Neurological mechanisms that regulate sleep
The transparency and relatively simple but conserved vertebrate brain of zebrafish larvae make it a powerful system to study neural circuits that regulate sleep. As proof-of-principle, we and others showed that zebrafish larvae only have ~10 hcrt-expressing neurons, compared to thousands of these neurons in mammals, thus providing a simpler system to study Hcrt neuron development and function. We showed that zebrafish Hcrt neurons project to wake-promoting brain regions and are active during periods of consolidated wakefulness, as they are in mammals. We are now exploiting the transparency and relatively simple neural circuits of zebrafish larvae to study the development and function of Hcrt neurons, and to discover additional neural populations that regulate sleep. We are characterizing these neural circuits at the single neuron level using Brainbow, testing the effects of activating and inhibiting specific neurons on behavior using optogenetics, and monitoring effects on neuronal activity using GCaMP6.
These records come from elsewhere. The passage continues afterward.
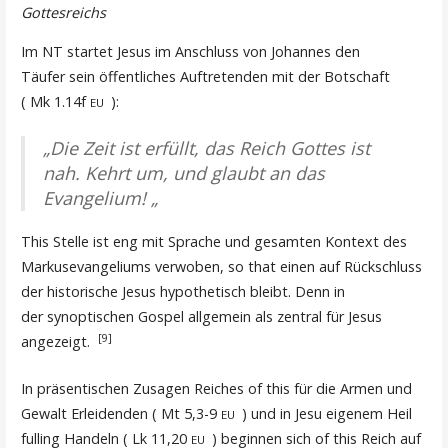
Gottesreichs
Im NT startet Jesus im Anschluss von Johannes den
Täufer sein öffentliches Auftretenden mit der Botschaft
( Mk 1.14f
):
EU
„Die Zeit ist erfüllt, das Reich Gottes ist
nah. Kehrt um, und glaubt an das
Evangelium! „
This Stelle ist eng mit Sprache und gesamten Kontext des
Markusevangeliums verwoben, so that einen auf Rückschluss
der historische Jesus hypothetisch bleibt. Denn in
der synoptischen Gospel allgemein als zentral für Jesus
[9]
angezeigt.
In präsentischen Zusagen Reiches of this für die Armen und
Gewalt Erleidenden ( Mt 5,3-9
) und in Jesu eigenem Heil
EU
fulling Handeln ( Lk 11,20
) beginnen sich of this Reich auf
EU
Stimulation of Hcrt neurons promotes locomotor activity
Because zebrafish larvae are transparent, all neurons are accessible to ambient light. We exploited this feature to develop a high-throughput and non-invasive optogenetic assay that allows manipulation of genetically specified neurons in 96 freely-behaving larvae while monitoring the behavior of each animal. Using this assay, we found that stimulating Hcrt neurons promotes locomotor activity and that this effect requires noradrenaline (left). We also combined optogenetics and GCaMP6s imaging in intact larvae to show that activation of Hcrt neurons stimulates the locus coeruleus (right), the main source of noradrenaline in the brain.
As an alternative method to manipulate neurons that does not require light, we found that heterologously expressed TRPV1, TRPM8 and TRPA1 can be used to stimulate or ablate genetically specified neurons in response to their chemical or thermal agonists in freely behaving larvae. Using this approach, we found that stimulating Hcrt neurons using TRPV1 and a low concentration of its small molecule agonist capsaicin results in increased locomotor activity and decreased sleep. Conversely, ablation of Hcrt neurons using a higher concentration of capsaicin results in decreased locomotor activity and increased sleep. These tools may be particularly useful for activating specific neural populations while simultaneously monitoring whole-brain neural activity using GCaMP6.
A live 7-day old zebrafish in which each Hcrt neuron is labeled with a different color using Brainbow.